The second is that I should have caught on right away, because
Beowulf is far and away my favorite ancient legend. I've read it many times (I especially love
Seamus Heaney's wonderful translation). It's a story that is capable of transporting me effortlessly back into a different millennium.
But the funniest thing about all of this is that I like Beowulf so much that I named my dog Grendel. I chose this name because Grendel-the-Dog looks like he's made of spare parts; he seems to be the result of putting about six different incompatible breeds of dog into a genetic blender. Similarly, Grendel-the-Monster is the tragic figure he is because he was a composite being -- not quite human, not quite beast, caught in the undefined middle.
Henrietta Elizabeth Marshall, Grendel (1908) [image courtesy of the Wikimedia Commons]
And for comparison purposes:
Grendel the Dog, a.k.a. "Cream Puff" or "Mr.

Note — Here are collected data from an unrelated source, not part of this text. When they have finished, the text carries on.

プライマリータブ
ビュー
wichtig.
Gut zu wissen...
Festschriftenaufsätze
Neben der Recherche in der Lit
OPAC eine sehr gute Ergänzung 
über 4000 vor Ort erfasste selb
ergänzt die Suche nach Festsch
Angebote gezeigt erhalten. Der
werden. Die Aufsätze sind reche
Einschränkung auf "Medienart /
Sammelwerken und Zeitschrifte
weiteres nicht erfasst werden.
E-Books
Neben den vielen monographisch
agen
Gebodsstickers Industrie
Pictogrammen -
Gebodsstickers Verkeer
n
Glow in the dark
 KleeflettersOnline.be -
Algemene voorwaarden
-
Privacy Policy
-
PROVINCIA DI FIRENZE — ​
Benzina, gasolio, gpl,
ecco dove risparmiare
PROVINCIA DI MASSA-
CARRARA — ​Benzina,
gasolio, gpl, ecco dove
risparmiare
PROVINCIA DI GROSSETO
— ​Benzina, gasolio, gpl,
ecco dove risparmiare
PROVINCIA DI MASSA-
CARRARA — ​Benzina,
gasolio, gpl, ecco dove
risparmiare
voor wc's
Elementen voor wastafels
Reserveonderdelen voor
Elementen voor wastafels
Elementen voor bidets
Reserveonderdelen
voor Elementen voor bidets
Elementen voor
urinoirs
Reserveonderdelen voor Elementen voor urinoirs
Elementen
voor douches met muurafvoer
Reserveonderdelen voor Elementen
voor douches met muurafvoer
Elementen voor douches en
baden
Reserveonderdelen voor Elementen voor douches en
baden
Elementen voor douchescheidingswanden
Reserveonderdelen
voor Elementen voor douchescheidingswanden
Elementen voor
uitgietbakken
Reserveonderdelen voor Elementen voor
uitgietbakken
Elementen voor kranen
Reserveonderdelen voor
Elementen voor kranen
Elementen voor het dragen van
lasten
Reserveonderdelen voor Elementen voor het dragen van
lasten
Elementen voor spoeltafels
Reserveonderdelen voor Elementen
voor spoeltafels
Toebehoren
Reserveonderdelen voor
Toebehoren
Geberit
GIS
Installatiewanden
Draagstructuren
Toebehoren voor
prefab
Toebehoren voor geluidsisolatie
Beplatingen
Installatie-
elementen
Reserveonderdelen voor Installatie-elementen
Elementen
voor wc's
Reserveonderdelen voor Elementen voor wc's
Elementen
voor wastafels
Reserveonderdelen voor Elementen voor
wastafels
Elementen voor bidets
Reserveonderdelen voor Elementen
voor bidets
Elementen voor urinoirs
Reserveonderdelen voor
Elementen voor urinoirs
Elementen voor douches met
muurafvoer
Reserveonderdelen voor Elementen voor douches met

Snuggles"
So okay, the name "Grendel" wasn't such a good fit, personality-wise.
Anyhow. We apparently have yet another person who thinks that a wild legend was a historically-accurate retelling of actual events, and then got the chronology wrong by 400 years. And who didn't even catch on that Michael Crichton's story was a novelization of a myth, which thus added a second layer of fiction on top of the first.
I mean, I can be slow sometimes, but I'm not that obtuse.